Power Shelf Management Module Replacement Overview#

This section provides a high-level overview of the PSMM replacement process.

  1. Identify the failed PSMM

  2. Remove the failed PSMM

  3. Install the new PSMM

  4. Update the new PSMM firmware, if required

  5. Verify the new PSMM is operational

  6. If requested, return the failed unit to NVIDIA Enterprise Support using the provided packaging

Identify the Failed Power Shelf Management Module#

  1. Identify the failed PSMM by visually inspecting the LEDs on the power shelf management module. The failed module will have an amber LED indicator.

    Close-up view of a DGX GB200 rack showing the amber LED indicator for a failed unit
  2. After unpacking the new PSMM, note the MAC address on the label and provide it to your system administrator.

    Side view of a PSMM showing the MAC address label

Replace the Power Shelf Management Module#

Note

The power supplies will continue to operate during the power shelf management module replacement process.

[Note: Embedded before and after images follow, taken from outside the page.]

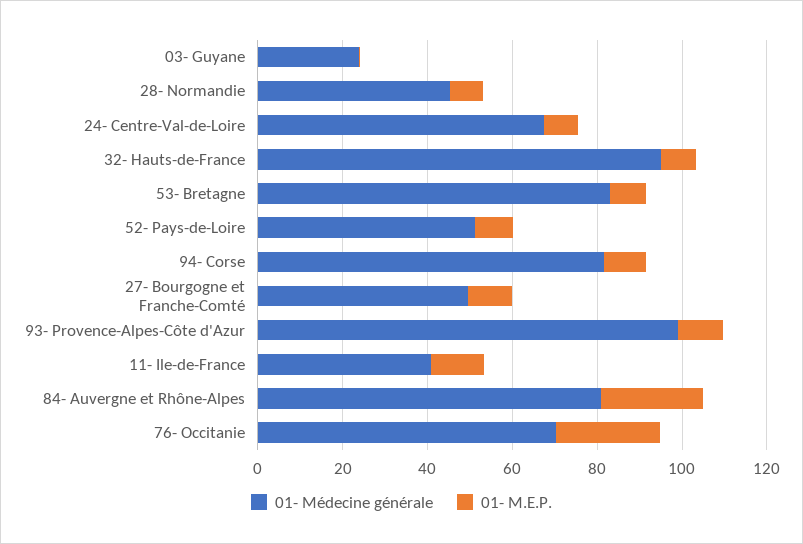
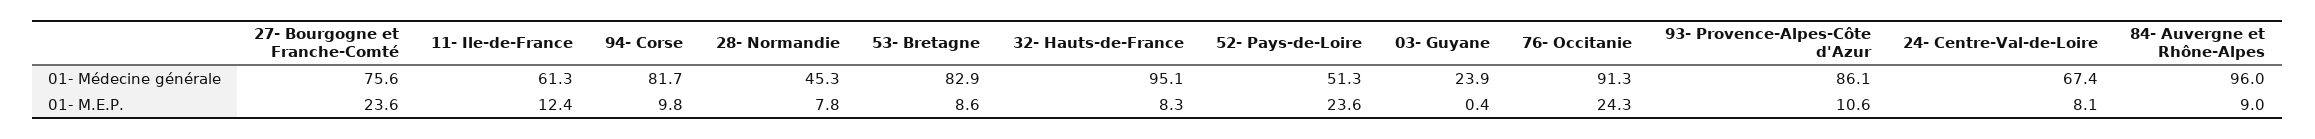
  {
    "01- Médecine générale": {
      "03- Guyane": 23.9,
      "28- Normandie": 45.3,
      "24- Centre-Val-de-Loire": 67.4,
      "32- Hauts-de-France": 95.1,
      "53- Bretagne": 82.9,
      "52- Pays-de-Loire": 51.3,
      "94- Corse": 81.7,
-     "27- Bourgogne et Franche-Comté": 50,
+     "27- Bourgogne et Franche-Comté": 75.6,
-     "93- Provence-Alpes-Côte d'Azur": 100,
+     "93- Provence-Alpes-Côte d'Azur": 86.1,
-     "11- Ile-de-France": 40,
+     "11- Ile-de-France": 61.3,
-     "84- Auvergne et Rhône-Alpes": 80,
+     "84- Auvergne et Rhône-Alpes": 96,
-     "76- Occitanie": 70
+     "76- Occitanie": 91.3
    },
    "01- M.E.P.": {
      "03- Guyane": 0.4,
      "28- Normandie": 7.8,
      "24- Centre-Val-de-Loire": 8.1,
      "32- Hauts-de-France": 8.3,
      "53- Bretagne": 8.6,
-     "52- Pays-de-Loire": 10,
+     "52- Pays-de-Loire": 23.6,
      "94- Corse": 9.8,
-     "27- Bourgogne et Franche-Comté": 10,
+     "27- Bourgogne et Franche-Comté": 23.6,
      "93- Provence-Alpes-Côte d'Azur": 10.6,
      "11- Ile-de-France": 12.4,
-     "84- Auvergne et Rhône-Alpes": 25,
+     "84- Auvergne et Rhône-Alpes": 9,
      "76- Occitanie": 24.3
    }
  }

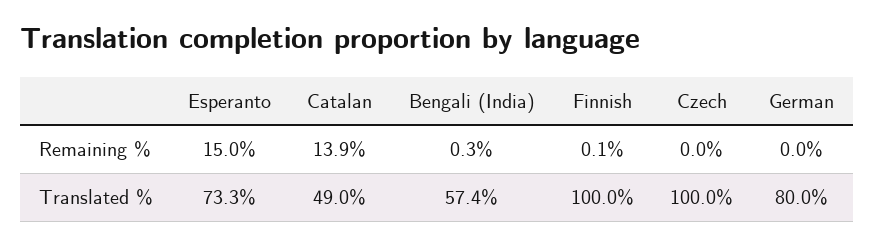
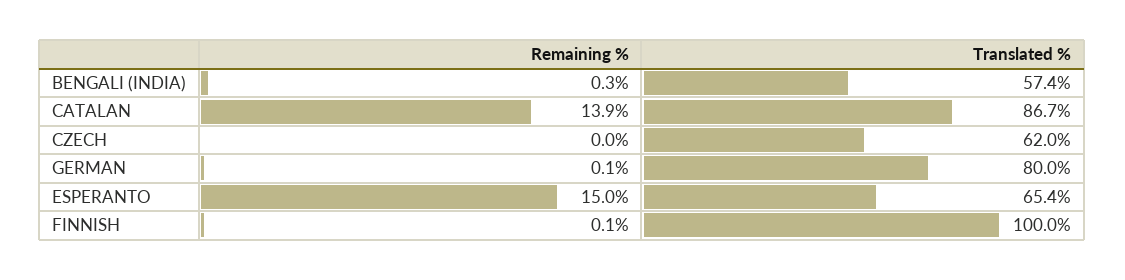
  {
    "Esperanto": {
      "Remaining %": 15,
-     "Translated %": 73.3
+     "Translated %": 65.4
    },
    "Catalan": {
      "Remaining %": 13.9,
-     "Translated %": 49
+     "Translated %": 86.7
    },
    "Bengali (India)": {
      "Remaining %": 0.3,
      "Translated %": 57.4
    },
    "Finnish": {
      "Remaining %": 0.1,
      "Translated %": 100
    },
    "Czech": {
      "Remaining %": 0,
-     "Translated %": 100
+     "Translated %": 62
    },
    "German": {
-     "Remaining %": 0,
+     "Remaining %": 0.1,
      "Translated %": 80
    }
  }

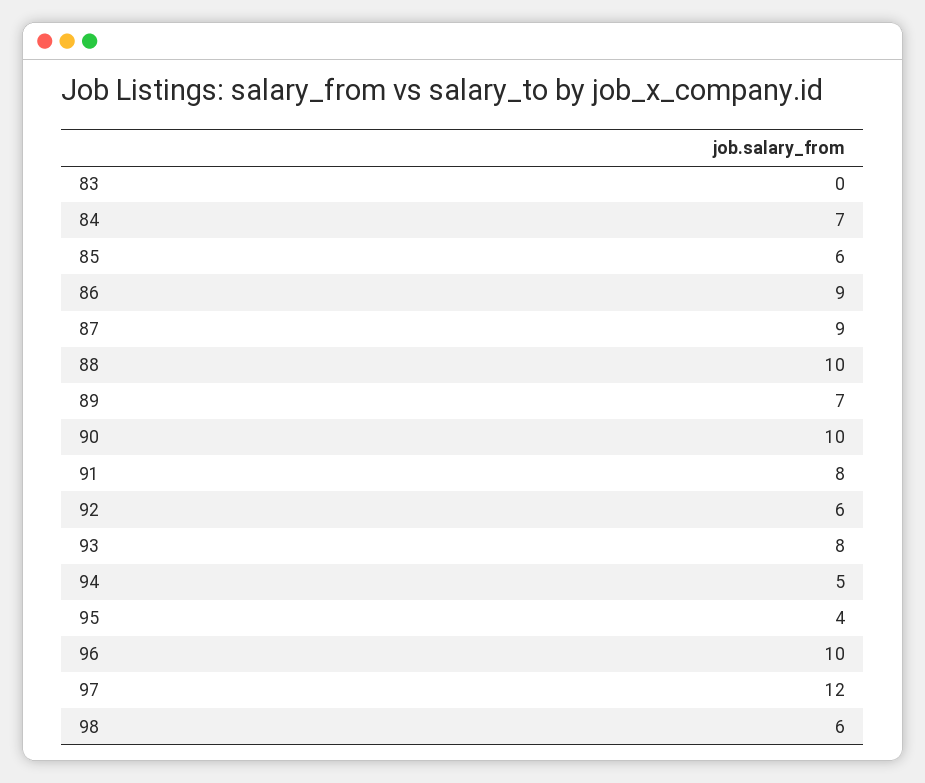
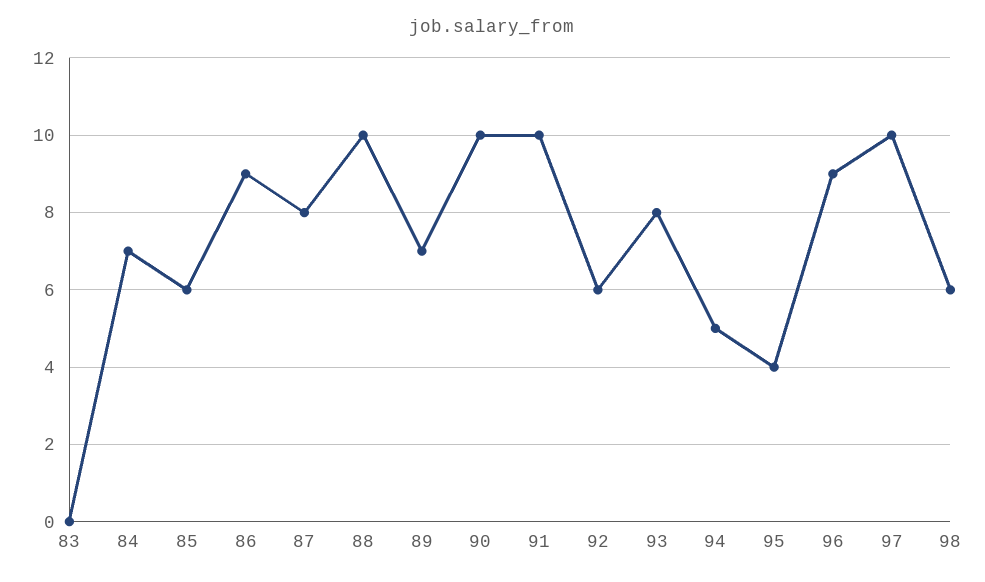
  {
    "83": 0,
    "84": 7,
    "85": 6,
    "86": 9,
-   "87": 9,
+   "87": 8,
    "88": 10,
    "89": 7,
    "90": 10,
-   "91": 8,
+   "91": 10,
    "92": 6,
    "93": 8,
    "94": 5,
    "95": 4,
-   "96": 10,
+   "96": 9,
-   "97": 12,
+   "97": 10,
    "98": 6
  }

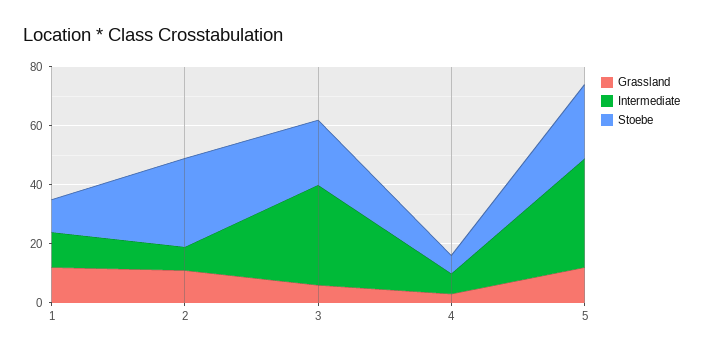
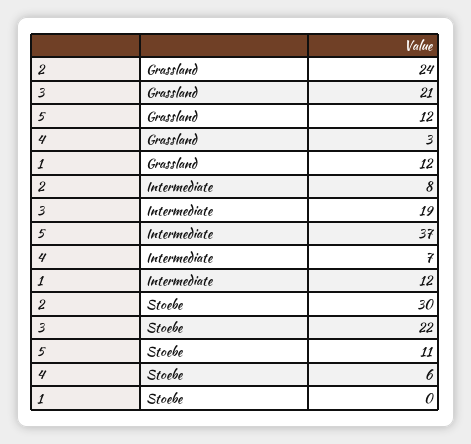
  {
    "Grassland": {
      "1": 12,
-     "2": 10,
+     "2": 24,
-     "3": 5,
+     "3": 21,
      "4": 3,
      "5": 12
    },
    "Intermediate": {
      "1": 12,
      "2": 8,
-     "3": 35,
+     "3": 19,
      "4": 7,
      "5": 37
    },
    "Stoebe": {
-     "1": 10,
+     "1": 0,
      "2": 30,
      "3": 22,
      "4": 6,
-     "5": 25
+     "5": 11
    }
  }

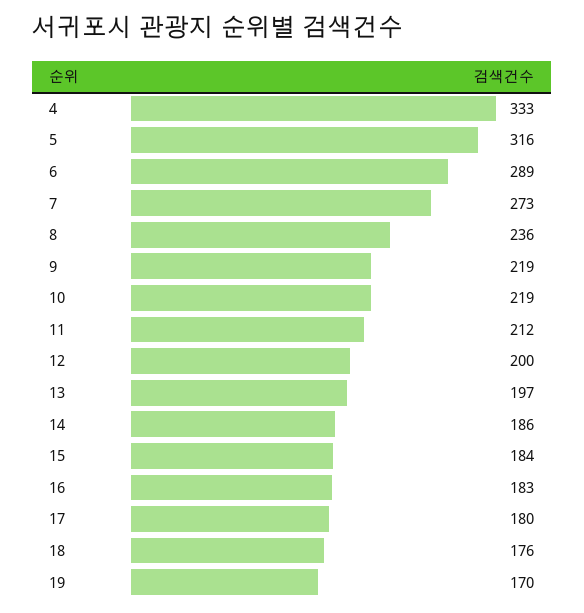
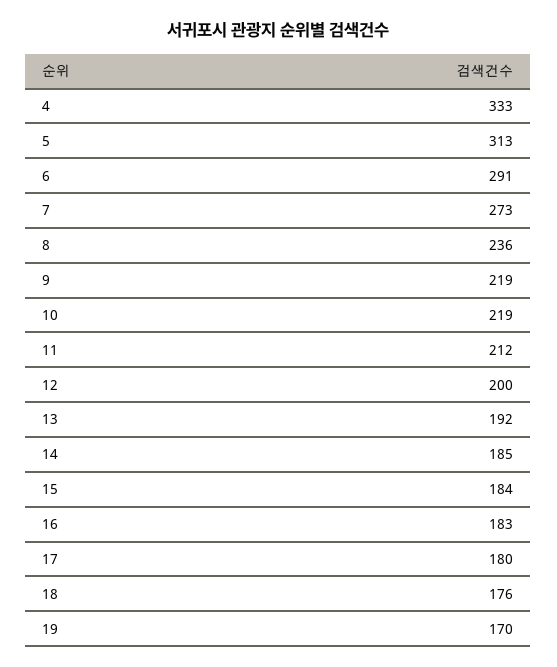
  {
    "4": 333,
-   "5": 316,
+   "5": 313,
-   "6": 289,
+   "6": 291,
    "7": 273,
    "8": 236,
    "9": 219,
    "10": 219,
    "11": 212,
    "12": 200,
-   "13": 197,
+   "13": 192,
-   "14": 186,
+   "14": 185,
    "15": 184,
    "16": 183,
    "17": 180,
    "18": 176,
    "19": 170
  }

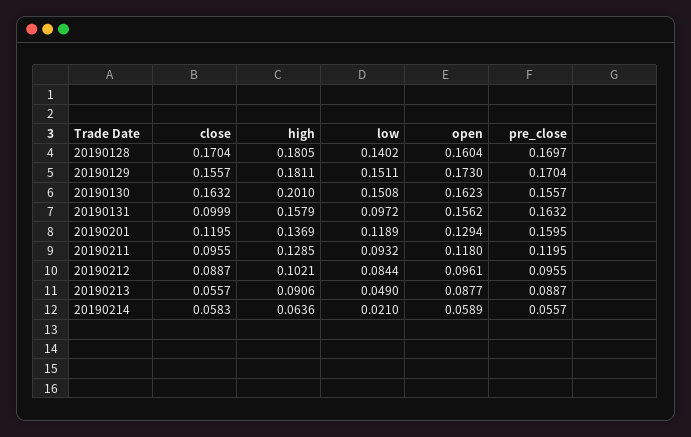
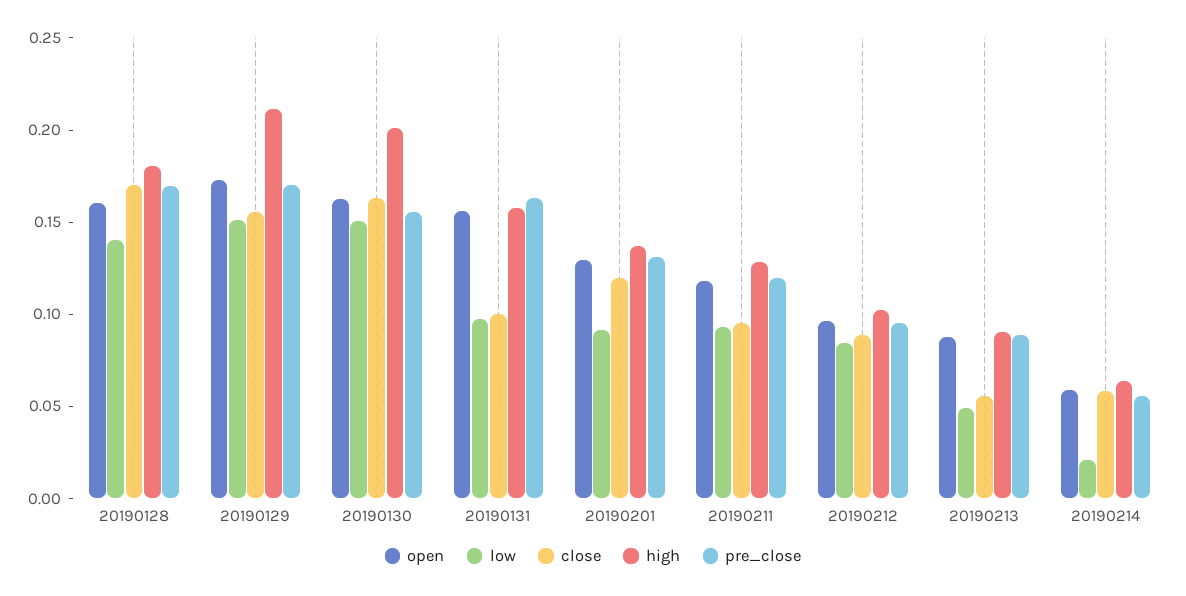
  {
    "close": {
      "20190128": 0.1704,
      "20190129": 0.1557,
      "20190130": 0.1632,
      "20190131": 0.0999,
      "20190201": 0.1195,
      "20190211": 0.0955,
      "20190212": 0.0887,
      "20190213": 0.0557,
      "20190214": 0.0583
    },
    "high": {
      "20190128": 0.1805,
-     "20190129": 0.1811,
+     "20190129": 0.21,
      "20190130": 0.201,
      "20190131": 0.1579,
      "20190201": 0.1369,
      "20190211": 0.1285,
      "20190212": 0.1021,
      "20190213": 0.0906,
      "20190214": 0.0636
    },
    "low": {
      "20190128": 0.1402,
      "20190129": 0.1511,
      "20190130": 0.1508,
      "20190131": 0.0972,
-     "20190201": 0.1189,
+     "20190201": 0.09,
      "20190211": 0.0932,
      "20190212": 0.0844,
      "20190213": 0.049,
      "20190214": 0.021
    },
    "open": {
      "20190128": 0.1604,
      "20190129": 0.173,
      "20190130": 0.1623,
      "20190131": 0.1562,
      "20190201": 0.1294,
      "20190211": 0.118,
      "20190212": 0.0961,
      "20190213": 0.0877,
      "20190214": 0.0589
    },
    "pre_close": {
      "20190128": 0.1697,
      "20190129": 0.1704,
      "20190130": 0.1557,
      "20190131": 0.1632,
-     "20190201": 0.1595,
+     "20190201": 0.13,
      "20190211": 0.1195,
      "20190212": 0.0955,
      "20190213": 0.0887,
      "20190214": 0.0557
    }
  }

  1. Once you’ve identified the failed PSMM, remove its network management cable.

    Image showing the network management cable location on the power shelf PSMM
  2. Push the release tab up and pull on the handle to remove the PSMM from the power shelf.

  3. Pull the PSMM straight out of the power shelf and set it aside.

    Image showing the PSMM being removed from the power shelf
  4. Insert the new module until it locks into place. You’ll hear an audible click when it’s fully seated.

  5. If requested, return the failed module to NVIDIA Enterprise Support using the provided packaging.